Sebanyak 11 ASN muda mengikuti kegiatan ini dari kampung halaman masing-masing. Mereka tersebar di sejumlah daerah seperti Bandung, Indramayu, Jakarta, Solo, Wonogiri, Kalsel, hingga Kayong Utara, Kalimantan Barat. Meski berjauhan secara geografis, forum diskusi tetap berlangsung dinamis, menandai transformasi pola kerja birokrasi yang semakin adaptif di era digital.
Seminar ini menjadi ruang aktualisasi gagasan inovatif yang lahir dari pengalaman langsung para ASN di unit kerja masing-masing. Berbagai isu strategis diangkat, mulai dari pembiayaan pembangunan, statistik kebijakan, hingga tata kelola program pemerintah. Setiap peserta berupaya menawarkan solusi berbasis kebutuhan riil organisasi.

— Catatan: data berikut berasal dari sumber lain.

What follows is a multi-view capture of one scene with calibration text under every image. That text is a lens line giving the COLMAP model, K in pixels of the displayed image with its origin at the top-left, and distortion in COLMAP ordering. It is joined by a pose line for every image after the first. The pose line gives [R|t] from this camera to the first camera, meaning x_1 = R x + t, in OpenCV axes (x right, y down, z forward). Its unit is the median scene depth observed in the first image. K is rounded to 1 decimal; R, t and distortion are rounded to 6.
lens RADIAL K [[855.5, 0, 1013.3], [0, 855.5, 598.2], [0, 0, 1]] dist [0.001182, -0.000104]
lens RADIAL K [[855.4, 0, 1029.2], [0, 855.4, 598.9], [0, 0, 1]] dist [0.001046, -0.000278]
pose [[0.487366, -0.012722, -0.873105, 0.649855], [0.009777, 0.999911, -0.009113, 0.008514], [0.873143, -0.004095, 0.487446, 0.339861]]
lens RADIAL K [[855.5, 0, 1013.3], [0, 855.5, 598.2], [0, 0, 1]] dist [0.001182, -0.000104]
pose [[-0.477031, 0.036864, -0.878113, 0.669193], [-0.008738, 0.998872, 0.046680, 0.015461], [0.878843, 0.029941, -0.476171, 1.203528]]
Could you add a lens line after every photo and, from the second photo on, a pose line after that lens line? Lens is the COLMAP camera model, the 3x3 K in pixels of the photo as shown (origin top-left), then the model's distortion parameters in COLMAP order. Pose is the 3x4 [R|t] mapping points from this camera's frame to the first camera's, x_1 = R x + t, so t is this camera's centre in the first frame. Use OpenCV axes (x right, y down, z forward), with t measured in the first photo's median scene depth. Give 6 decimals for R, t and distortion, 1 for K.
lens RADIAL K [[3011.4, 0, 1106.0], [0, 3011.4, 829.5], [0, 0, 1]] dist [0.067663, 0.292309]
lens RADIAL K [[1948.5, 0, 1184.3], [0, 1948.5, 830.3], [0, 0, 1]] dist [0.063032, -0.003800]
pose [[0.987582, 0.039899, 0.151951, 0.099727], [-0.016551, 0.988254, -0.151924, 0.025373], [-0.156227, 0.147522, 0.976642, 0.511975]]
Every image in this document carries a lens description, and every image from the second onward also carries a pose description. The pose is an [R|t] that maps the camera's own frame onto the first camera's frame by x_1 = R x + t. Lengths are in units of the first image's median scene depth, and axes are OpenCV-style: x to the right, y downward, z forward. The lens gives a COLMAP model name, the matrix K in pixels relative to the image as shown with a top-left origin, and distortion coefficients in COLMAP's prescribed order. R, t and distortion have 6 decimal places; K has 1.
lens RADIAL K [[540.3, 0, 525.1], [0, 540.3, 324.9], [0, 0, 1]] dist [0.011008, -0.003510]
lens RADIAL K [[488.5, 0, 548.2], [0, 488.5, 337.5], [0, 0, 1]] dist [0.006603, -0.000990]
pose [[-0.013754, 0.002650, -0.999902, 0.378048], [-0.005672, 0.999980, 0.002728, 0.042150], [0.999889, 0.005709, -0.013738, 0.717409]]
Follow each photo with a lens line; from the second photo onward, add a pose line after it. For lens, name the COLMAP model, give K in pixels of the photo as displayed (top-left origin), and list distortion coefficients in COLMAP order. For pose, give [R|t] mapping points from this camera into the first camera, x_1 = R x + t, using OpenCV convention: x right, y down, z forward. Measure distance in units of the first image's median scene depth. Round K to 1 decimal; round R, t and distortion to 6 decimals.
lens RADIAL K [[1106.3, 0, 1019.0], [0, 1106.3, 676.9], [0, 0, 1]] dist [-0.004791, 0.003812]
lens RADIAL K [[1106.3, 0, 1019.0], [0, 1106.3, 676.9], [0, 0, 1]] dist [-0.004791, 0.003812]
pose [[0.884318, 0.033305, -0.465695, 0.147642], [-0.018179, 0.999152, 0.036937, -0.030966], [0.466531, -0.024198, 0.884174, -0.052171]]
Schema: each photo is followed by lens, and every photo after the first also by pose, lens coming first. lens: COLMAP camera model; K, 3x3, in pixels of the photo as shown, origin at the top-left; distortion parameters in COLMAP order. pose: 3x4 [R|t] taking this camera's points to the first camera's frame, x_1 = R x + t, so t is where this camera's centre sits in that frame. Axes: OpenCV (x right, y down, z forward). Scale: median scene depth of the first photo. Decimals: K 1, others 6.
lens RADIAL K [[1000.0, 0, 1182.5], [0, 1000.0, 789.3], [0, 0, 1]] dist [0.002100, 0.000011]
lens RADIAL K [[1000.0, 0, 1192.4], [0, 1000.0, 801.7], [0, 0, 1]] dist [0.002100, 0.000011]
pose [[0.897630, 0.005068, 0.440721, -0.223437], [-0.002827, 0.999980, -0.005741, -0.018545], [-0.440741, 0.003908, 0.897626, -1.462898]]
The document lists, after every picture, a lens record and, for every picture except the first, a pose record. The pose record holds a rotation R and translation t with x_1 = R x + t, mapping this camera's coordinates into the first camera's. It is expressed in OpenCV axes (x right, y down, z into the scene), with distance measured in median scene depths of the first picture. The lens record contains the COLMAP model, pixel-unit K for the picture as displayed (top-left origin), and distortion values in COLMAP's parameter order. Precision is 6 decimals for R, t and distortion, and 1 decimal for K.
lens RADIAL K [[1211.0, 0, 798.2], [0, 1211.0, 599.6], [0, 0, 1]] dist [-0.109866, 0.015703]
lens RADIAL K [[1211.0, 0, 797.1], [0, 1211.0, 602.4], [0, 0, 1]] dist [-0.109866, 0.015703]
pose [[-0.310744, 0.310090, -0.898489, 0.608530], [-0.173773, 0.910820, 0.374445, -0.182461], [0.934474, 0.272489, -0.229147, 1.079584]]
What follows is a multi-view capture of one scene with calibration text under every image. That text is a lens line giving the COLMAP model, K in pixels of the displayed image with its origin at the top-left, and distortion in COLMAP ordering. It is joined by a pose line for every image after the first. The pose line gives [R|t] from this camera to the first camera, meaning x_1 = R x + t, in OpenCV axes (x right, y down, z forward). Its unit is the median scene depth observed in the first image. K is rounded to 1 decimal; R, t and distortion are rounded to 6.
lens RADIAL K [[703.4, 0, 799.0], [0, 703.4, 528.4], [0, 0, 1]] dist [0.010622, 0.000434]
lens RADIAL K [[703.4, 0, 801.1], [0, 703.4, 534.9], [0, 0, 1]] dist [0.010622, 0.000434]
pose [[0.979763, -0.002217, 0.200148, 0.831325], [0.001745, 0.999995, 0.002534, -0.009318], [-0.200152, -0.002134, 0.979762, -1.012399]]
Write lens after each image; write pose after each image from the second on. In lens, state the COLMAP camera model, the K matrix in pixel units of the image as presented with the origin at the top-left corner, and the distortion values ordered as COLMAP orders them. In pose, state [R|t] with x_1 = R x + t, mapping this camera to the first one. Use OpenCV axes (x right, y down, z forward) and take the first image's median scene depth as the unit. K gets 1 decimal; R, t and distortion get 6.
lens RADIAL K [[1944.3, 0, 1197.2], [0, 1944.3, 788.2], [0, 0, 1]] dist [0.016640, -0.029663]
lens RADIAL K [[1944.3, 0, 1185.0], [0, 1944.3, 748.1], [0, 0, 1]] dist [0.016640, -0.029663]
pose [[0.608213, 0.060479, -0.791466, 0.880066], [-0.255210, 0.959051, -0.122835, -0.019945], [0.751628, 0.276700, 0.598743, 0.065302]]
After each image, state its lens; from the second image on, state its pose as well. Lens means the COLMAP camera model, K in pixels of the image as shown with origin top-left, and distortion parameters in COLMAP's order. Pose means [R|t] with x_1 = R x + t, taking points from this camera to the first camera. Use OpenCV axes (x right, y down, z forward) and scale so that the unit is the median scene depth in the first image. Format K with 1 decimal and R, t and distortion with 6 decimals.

Pendekatan analitis yang digunakan pun beragam dan terukur. Para peserta mengombinasikan teknik analisis McNamara yang menekankan efektivitas dan efisiensi, dengan metode fishbone, USG (urgency, seriousness, growth), serta SWOT. Hal ini membuat setiap gagasan tidak hanya inovatif, tetapi juga memiliki landasan argumentasi yang kuat.
Dalam forum tersebut, penguji dari Lembaga Administrasi Negara (LAN) Jakarta, Syahrul Bayuadi, memberikan penguatan terhadap kualitas gagasan yang dipresentasikan. Ia menekankan pentingnya integrasi antara inovasi individu ASN dengan kerangka kebijakan nasional agar implementasinya dapat berjalan optimal.
Peran mentor dari berbagai instansi turut memperkaya perspektif implementasi. Para mentor yang berasal dari Kementerian PPN/Bappenas, RSUD Indramayu, dan Pemerintah Daerah Kayong Utara memberikan arahan teknis agar setiap inovasi dapat diadaptasi di lingkungan kerja masing-masing.
Sejumlah gagasan inovatif yan muncul mencerminkan kapasitas ASN muda sebagai agen perubahan. Niken Nuraini Nissa, misalnya, menghadirkan Global Fund Flow, sebuah panduan operasional untuk pengelolaan dan pengembangan kerja sama pembiayaan serta hibah luar negeri. Sementara Muhammad Jodi Pratama menawarkan Proper SBSN untuk memperkuat pengelolaan proyek berbasis Surat Berharga Syariah Negara.
Di sisi lain, Tyas Anung Wening mengusulkan DAK FRAME sebagai kerangka operasional perencanaan Dana Alokasi Khusus yang lebih terstruktur dan sesuai regulasi. Inovasi ini diharapkan dapat meningkatkan efektivitas perencanaan keuangan daerah sekaligus memperkuat akuntabilitas program.
Inovasi lain datang dari Rahayu Simangunsong yang memperkenalkan CEMARA Playbook. Gagasan ini dirancang sebagai panduan program magang desa berbasis konsep desa cerdas, mandiri, dan sejahtera (Cemara). Program ini dinilai mampu menjadi jembatan antara pengembangan sumber daya manusia dengan kebutuhan pembangunan desa.
Sementara itu, Evanda Argareta sebagai seorang statistisi menghadirkan VISTA-POOR, sebuah terobosan visualisasi data untuk program pengentasan kemiskinan. Inovasi ini bertujuan menghadirkan rekomendasi kebijakan yang lebih presisi melalui pendekatan berbasis data. Dr. Muh Khamdan menegaskan, seluruh proses coaching ini diarahkan untuk membentuk ASN yang adaptif, kolaboratif, dan berorientasi pada dampak, sejalan dengan nilai dasar BerAKHLAK dalam pelayanan publik.